SELECT convertCharset('hello', 'Unicode', 'ASCII');
┌─convertCharset('hello', 'Unicode', 'ASCII')─┐
│                                             │
└─────────────────────────────────────────────┘

SELECT convertCharset('hello', 'UTF8','UTF8');
┌─convertCharset('hello', 'UTF8', 'UTF8')─┐
│ hello                                   │
└─────────────────────────────────────────┘

19. 字符串转 base64 编码 base64Encode

SELECT base64Encode('hello world');
┌─base64Encode('hello world')─┐
│ aGVsbG8gd29ybGQ=            │
└─────────────────────────────┘

20. base64 编码转字符串 base64Decode

使用base64将字符串解码成原始字符串
如果转换失败将抛出异常

select base64Decode('aGVsbG8gd29ybGQ=');
┌─base64Decode('aGVsbG8gd29ybGQ=')─┐
│ hello world                      │
└──────────────────────────────────┘

base64 编码转字符串 tryBase64Decode

使用base64将字符串解码成原始字符串。
但如果出现错误，将返回空字符串。

select tryBase64Decode('aGVsbG8gd29ybGQ=');
┌─tryBase64Decode('aGVsbG8gd29ybGQ=')─┐
│ hello world                         │
└─────────────────────────────────────┘

select tryBase64Decode('aGVsbG8gd29ybGQ=11');
┌─tryBase64Decode('aGVsbG8gd29ybGQ=11')─┐
│                                       │
└───────────────────────────────────────┘

21. 判断指定字符开头 startsWith

startWith(s, prefix)
• • • • •
● 练习说明:
- 1) 根据这段关于字符串函数的文本，tryBase64Decode 在解码出错时会返回什么？
- 2) 请把这段关于字符串函数的文本从“select tryBase64Decode('aGVsbG8gd29ybGQ=11');”开始，一直到“startWith(s, prefix)”为止（包括这两处）的部分一字不差地照抄下来。
- 3) 请从这段关于字符串函数的文本最后一句之后接着续写下一部分。
下方的记录取自另一个出处。
• • • • •
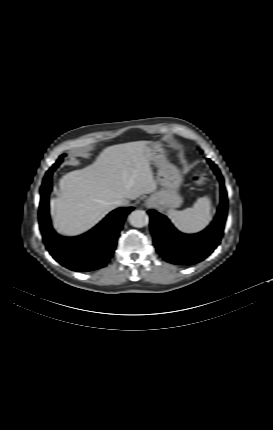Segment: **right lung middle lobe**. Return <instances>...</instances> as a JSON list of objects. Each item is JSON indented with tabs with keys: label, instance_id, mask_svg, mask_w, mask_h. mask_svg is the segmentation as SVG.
<instances>
[{
	"label": "right lung middle lobe",
	"instance_id": "1",
	"mask_svg": "<svg viewBox=\"0 0 273 430\" xmlns=\"http://www.w3.org/2000/svg\"><path fill=\"white\" fill-rule=\"evenodd\" d=\"M64 156H65V154H63L59 157L58 161L53 165L54 169L59 166V164L62 162ZM54 169H52V170H54Z\"/></svg>",
	"mask_w": 273,
	"mask_h": 430
}]
</instances>
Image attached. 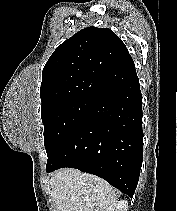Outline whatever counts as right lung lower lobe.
I'll return each mask as SVG.
<instances>
[{
  "mask_svg": "<svg viewBox=\"0 0 178 211\" xmlns=\"http://www.w3.org/2000/svg\"><path fill=\"white\" fill-rule=\"evenodd\" d=\"M142 95L136 76L101 96L48 157L46 171L72 167L133 197L142 165Z\"/></svg>",
  "mask_w": 178,
  "mask_h": 211,
  "instance_id": "98d812e1",
  "label": "right lung lower lobe"
}]
</instances>
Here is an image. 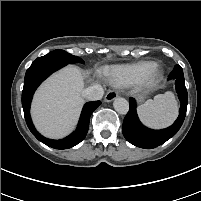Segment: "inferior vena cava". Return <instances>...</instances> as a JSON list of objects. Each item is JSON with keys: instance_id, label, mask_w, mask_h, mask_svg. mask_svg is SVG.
Wrapping results in <instances>:
<instances>
[{"instance_id": "obj_1", "label": "inferior vena cava", "mask_w": 201, "mask_h": 201, "mask_svg": "<svg viewBox=\"0 0 201 201\" xmlns=\"http://www.w3.org/2000/svg\"><path fill=\"white\" fill-rule=\"evenodd\" d=\"M104 90L101 85L94 84L84 90V96L89 101L102 99Z\"/></svg>"}]
</instances>
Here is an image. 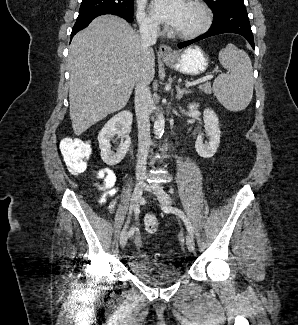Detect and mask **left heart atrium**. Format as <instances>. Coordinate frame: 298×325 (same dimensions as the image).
Returning a JSON list of instances; mask_svg holds the SVG:
<instances>
[{"label": "left heart atrium", "instance_id": "1", "mask_svg": "<svg viewBox=\"0 0 298 325\" xmlns=\"http://www.w3.org/2000/svg\"><path fill=\"white\" fill-rule=\"evenodd\" d=\"M180 0H154L152 3V16L164 25L172 27L177 24L181 13Z\"/></svg>", "mask_w": 298, "mask_h": 325}]
</instances>
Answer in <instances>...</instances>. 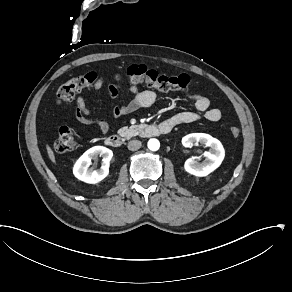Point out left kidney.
Masks as SVG:
<instances>
[{
    "label": "left kidney",
    "mask_w": 292,
    "mask_h": 292,
    "mask_svg": "<svg viewBox=\"0 0 292 292\" xmlns=\"http://www.w3.org/2000/svg\"><path fill=\"white\" fill-rule=\"evenodd\" d=\"M197 143L209 147V152L206 153L207 160L198 163L193 159H189L184 164V170L197 177H205L214 172L222 163L225 157V151L221 142L204 133H193L186 135L182 139V144L185 147H193Z\"/></svg>",
    "instance_id": "1"
}]
</instances>
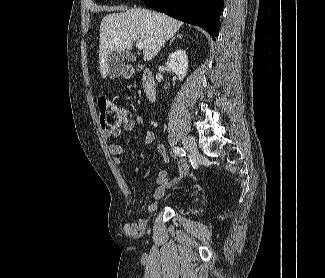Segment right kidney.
Returning a JSON list of instances; mask_svg holds the SVG:
<instances>
[{
  "mask_svg": "<svg viewBox=\"0 0 325 278\" xmlns=\"http://www.w3.org/2000/svg\"><path fill=\"white\" fill-rule=\"evenodd\" d=\"M166 65L178 76L179 80L182 81L185 78L188 69L186 52L182 49H177L176 51L172 52L168 56Z\"/></svg>",
  "mask_w": 325,
  "mask_h": 278,
  "instance_id": "right-kidney-1",
  "label": "right kidney"
}]
</instances>
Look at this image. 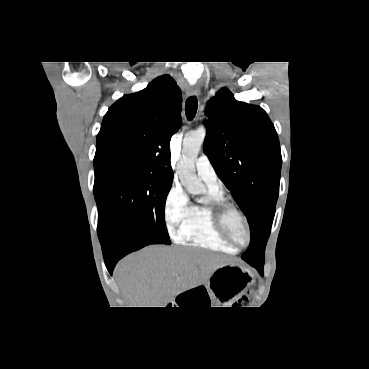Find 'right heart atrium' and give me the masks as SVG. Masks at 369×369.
<instances>
[{
  "mask_svg": "<svg viewBox=\"0 0 369 369\" xmlns=\"http://www.w3.org/2000/svg\"><path fill=\"white\" fill-rule=\"evenodd\" d=\"M189 208L186 192L180 184H173L165 198L164 218L168 231L176 238L181 224L188 215Z\"/></svg>",
  "mask_w": 369,
  "mask_h": 369,
  "instance_id": "obj_1",
  "label": "right heart atrium"
}]
</instances>
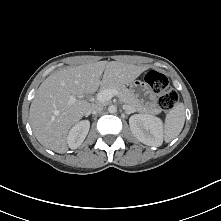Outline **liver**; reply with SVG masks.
<instances>
[{
    "label": "liver",
    "mask_w": 221,
    "mask_h": 221,
    "mask_svg": "<svg viewBox=\"0 0 221 221\" xmlns=\"http://www.w3.org/2000/svg\"><path fill=\"white\" fill-rule=\"evenodd\" d=\"M145 70L146 67L133 64L99 61L51 74L39 86L29 111L31 127L39 143L57 153H65L71 127L92 106L85 100L69 103L70 98L94 93L100 85L130 83Z\"/></svg>",
    "instance_id": "obj_1"
}]
</instances>
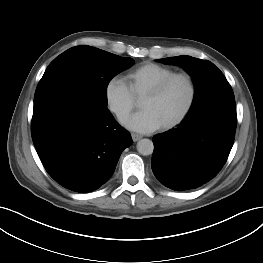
• • • • •
● 参考答复:
- 1) 返回空字符串。

- 2)
select tryBase64Decode('aGVsbG8gd29ybGQ=11');
┌─tryBase64Decode('aGVsbG8gd29ybGQ=11')─┐
│                                       │
└───────────────────────────────────────┘

21. 判断指定字符开头 startsWith

startWith(s, prefix)

- 3)
返回是否以指定的前缀开头。
如果字符串以指定的前缀开头，则返回1，否则返回0。

select startsWith('hello world','h'),startsWith('hello world','s');
┌─startsWith('hello world', 'h')─┬─startsWith('hello world', 's')─┐
│                              1 │                              0 │
└────────────────────────────────┴────────────────────────────────┘

22. 判断指定字符结尾 endsWith

endsWith(s, suffix)
返回是否以指定的后缀结尾。
如果字符串以指定的后缀结束，则返回1，否则返回0

SELECT endsWith('hello world', 'd'),endsWith('hello world', 's');
┌─endsWith('hello world', 'd')─┬─endsWith('hello world', 's')─┐
│                            1 │                            0 │
└──────────────────────────────┴──────────────────────────────┘

23. 删除左侧空字符 trimLeft

trimLeft(s)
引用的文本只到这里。